*** Opening Recorded data ***
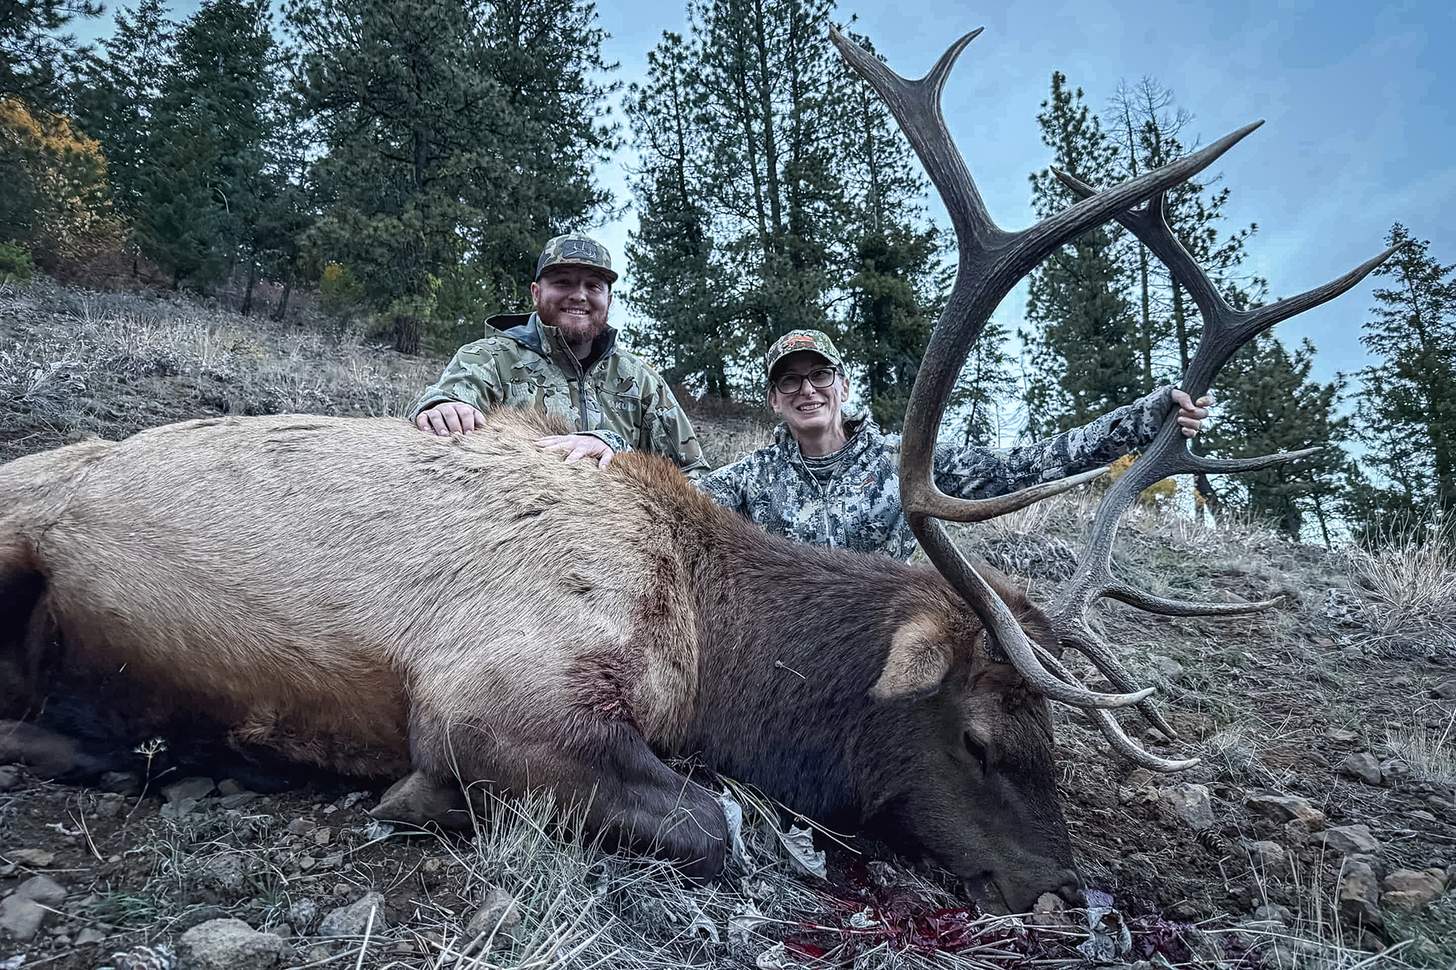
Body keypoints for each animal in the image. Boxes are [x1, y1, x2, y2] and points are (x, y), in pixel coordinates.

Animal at [0, 27, 1393, 913]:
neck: (719, 649)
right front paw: (413, 800)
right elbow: (712, 822)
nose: (1060, 888)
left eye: (1054, 735)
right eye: (980, 731)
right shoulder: (491, 694)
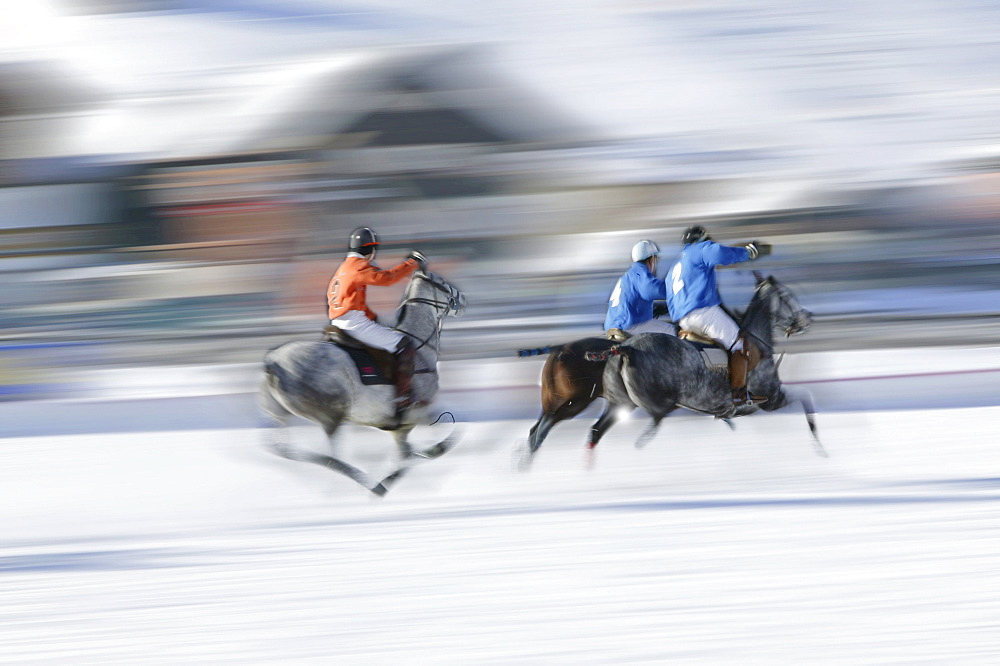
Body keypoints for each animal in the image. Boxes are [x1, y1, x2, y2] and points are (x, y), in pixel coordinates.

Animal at [260, 266, 466, 492]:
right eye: (443, 282)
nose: (463, 298)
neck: (419, 345)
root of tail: (273, 362)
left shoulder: (400, 428)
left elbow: (405, 454)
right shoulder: (420, 410)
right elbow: (444, 440)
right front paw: (430, 452)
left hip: (280, 414)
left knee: (283, 448)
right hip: (332, 413)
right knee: (331, 457)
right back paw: (366, 483)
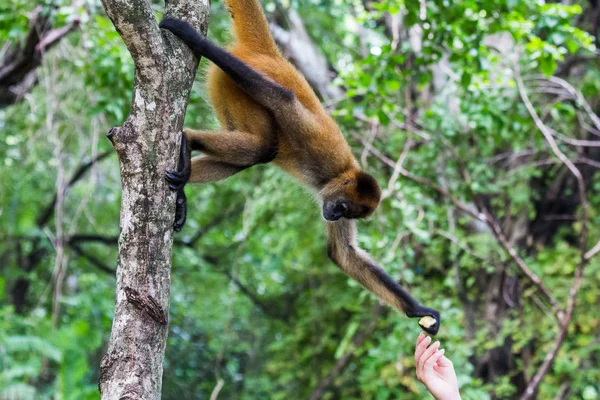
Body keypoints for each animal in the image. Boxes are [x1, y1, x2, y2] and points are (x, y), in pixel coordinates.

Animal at [159, 0, 440, 334]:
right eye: (344, 207)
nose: (334, 215)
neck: (340, 173)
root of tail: (271, 55)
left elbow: (343, 255)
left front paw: (419, 310)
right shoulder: (320, 147)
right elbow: (283, 100)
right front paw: (193, 39)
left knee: (249, 156)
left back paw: (182, 184)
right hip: (232, 84)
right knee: (263, 147)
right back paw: (188, 139)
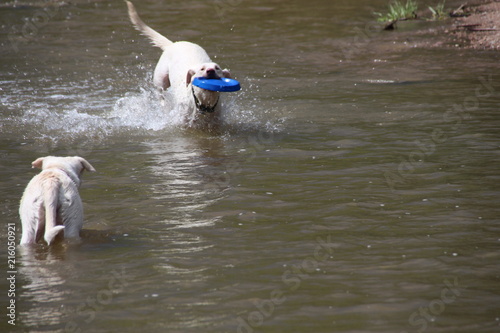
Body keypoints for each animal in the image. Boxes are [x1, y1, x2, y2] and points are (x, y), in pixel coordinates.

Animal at [126, 0, 233, 128]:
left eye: (217, 68)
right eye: (202, 69)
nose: (210, 71)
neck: (204, 103)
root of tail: (173, 44)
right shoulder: (182, 122)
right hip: (161, 80)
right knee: (160, 94)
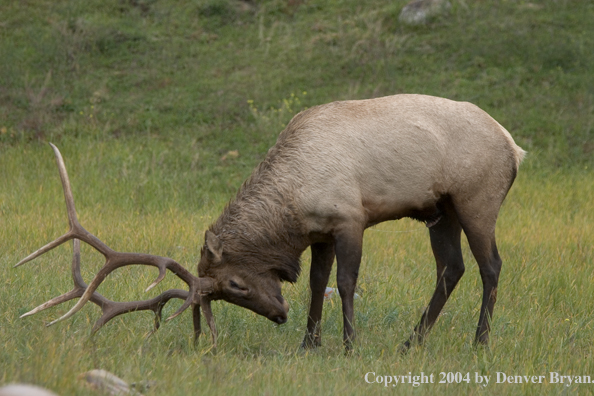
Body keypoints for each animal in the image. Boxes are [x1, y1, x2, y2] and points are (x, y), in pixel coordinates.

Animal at [15, 94, 524, 352]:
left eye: (236, 285)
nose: (280, 316)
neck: (292, 206)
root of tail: (514, 146)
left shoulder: (351, 217)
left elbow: (345, 281)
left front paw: (348, 345)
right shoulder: (320, 232)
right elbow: (317, 282)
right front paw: (308, 344)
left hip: (476, 198)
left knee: (491, 265)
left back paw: (480, 342)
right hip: (439, 210)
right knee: (451, 268)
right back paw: (410, 342)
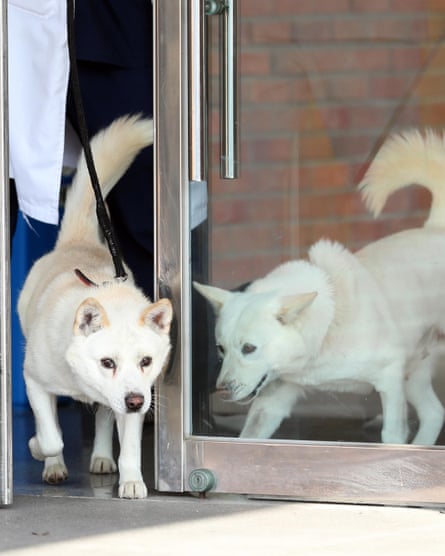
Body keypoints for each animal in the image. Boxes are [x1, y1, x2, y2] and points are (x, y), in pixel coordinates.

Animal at [197, 129, 445, 444]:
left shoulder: (390, 378)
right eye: (221, 348)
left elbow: (391, 435)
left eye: (249, 348)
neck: (327, 326)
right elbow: (250, 436)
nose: (221, 390)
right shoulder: (274, 398)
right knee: (434, 413)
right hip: (414, 375)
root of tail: (434, 228)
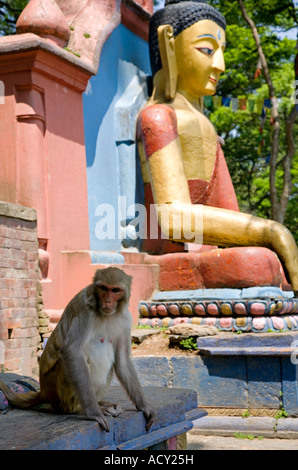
*** Closing Recorded data ***
### What you need to do:
The response should consist of the lines above from the first through the one containing "left eye: (1054, 735)", transcribed exactly, with every picture left out.

### Exercise result:
Body keypoints for each animal in the image. Boxes are [x1, y1, x2, y2] and points are (x, y), in pixel coordinates.

Animal at [0, 27, 1393, 913]:
neck: (719, 649)
right front paw: (413, 800)
right elbow: (712, 822)
nose: (1060, 888)
left eye: (1054, 735)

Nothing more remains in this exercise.